* _Goal of the exercise_: Update the records from the line "Q: Give the number of roses in the scene." down to the end, changing "blueberries" to "raspberries" and leaving everything else as it is.
* Start Data records *
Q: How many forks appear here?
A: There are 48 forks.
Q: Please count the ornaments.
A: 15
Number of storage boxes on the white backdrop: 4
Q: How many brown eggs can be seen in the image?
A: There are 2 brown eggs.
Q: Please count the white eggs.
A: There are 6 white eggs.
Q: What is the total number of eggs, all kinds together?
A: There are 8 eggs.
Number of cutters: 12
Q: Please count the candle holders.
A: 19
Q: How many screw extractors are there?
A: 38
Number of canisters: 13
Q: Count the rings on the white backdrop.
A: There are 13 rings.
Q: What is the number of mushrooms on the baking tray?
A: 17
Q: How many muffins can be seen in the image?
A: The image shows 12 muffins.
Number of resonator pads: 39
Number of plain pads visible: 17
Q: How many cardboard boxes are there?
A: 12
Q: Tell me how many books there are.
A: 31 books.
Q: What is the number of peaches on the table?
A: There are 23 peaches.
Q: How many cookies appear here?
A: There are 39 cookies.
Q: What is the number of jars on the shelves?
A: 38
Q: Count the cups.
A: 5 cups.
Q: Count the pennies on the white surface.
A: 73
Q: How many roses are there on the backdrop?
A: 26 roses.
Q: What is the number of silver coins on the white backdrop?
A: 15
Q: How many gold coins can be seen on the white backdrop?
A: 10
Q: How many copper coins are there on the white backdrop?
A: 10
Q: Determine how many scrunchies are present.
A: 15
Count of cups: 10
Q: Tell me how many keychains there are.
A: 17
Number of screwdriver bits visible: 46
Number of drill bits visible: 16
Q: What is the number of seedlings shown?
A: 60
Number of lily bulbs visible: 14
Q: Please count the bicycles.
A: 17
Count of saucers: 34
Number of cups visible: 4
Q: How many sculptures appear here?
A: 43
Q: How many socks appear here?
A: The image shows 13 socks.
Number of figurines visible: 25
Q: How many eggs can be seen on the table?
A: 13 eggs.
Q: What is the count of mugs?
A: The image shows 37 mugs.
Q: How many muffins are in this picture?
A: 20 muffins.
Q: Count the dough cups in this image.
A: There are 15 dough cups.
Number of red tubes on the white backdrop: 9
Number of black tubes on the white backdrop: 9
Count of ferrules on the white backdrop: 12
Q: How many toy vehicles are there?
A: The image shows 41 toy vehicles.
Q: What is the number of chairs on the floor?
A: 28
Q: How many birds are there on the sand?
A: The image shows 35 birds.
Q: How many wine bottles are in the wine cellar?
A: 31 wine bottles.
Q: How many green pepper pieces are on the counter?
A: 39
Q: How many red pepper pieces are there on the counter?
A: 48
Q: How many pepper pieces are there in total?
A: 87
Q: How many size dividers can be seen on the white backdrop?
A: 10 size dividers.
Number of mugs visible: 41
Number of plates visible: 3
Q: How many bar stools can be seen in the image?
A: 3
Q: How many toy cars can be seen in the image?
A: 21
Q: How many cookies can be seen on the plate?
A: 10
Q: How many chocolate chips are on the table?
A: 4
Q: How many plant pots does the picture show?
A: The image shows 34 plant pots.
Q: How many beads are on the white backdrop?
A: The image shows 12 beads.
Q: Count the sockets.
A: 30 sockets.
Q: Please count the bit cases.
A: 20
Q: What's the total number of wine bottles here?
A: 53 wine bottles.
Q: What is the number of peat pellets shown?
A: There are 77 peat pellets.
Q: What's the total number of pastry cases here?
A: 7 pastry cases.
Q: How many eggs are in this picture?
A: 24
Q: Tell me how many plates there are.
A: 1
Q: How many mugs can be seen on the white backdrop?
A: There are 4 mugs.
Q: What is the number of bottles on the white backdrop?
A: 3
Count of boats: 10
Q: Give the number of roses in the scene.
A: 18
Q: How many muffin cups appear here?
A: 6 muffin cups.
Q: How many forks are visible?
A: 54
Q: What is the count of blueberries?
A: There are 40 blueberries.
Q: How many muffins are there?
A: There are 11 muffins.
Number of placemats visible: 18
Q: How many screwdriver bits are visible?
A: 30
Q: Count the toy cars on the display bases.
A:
* End Data records *
* _Finished answer_:
Q: Give the number of roses in the scene.
A: 18
Q: How many muffin cups appear here?
A: 6 muffin cups.
Q: How many forks are visible?
A: 54
Q: What is the count of raspberries?
A: There are 40 raspberries.
Q: How many muffins are there?
A: There are 11 muffins.
Number of placemats visible: 18
Q: How many screwdriver bits are visible?
A: 30
Q: Count the toy cars on the display bases.
A:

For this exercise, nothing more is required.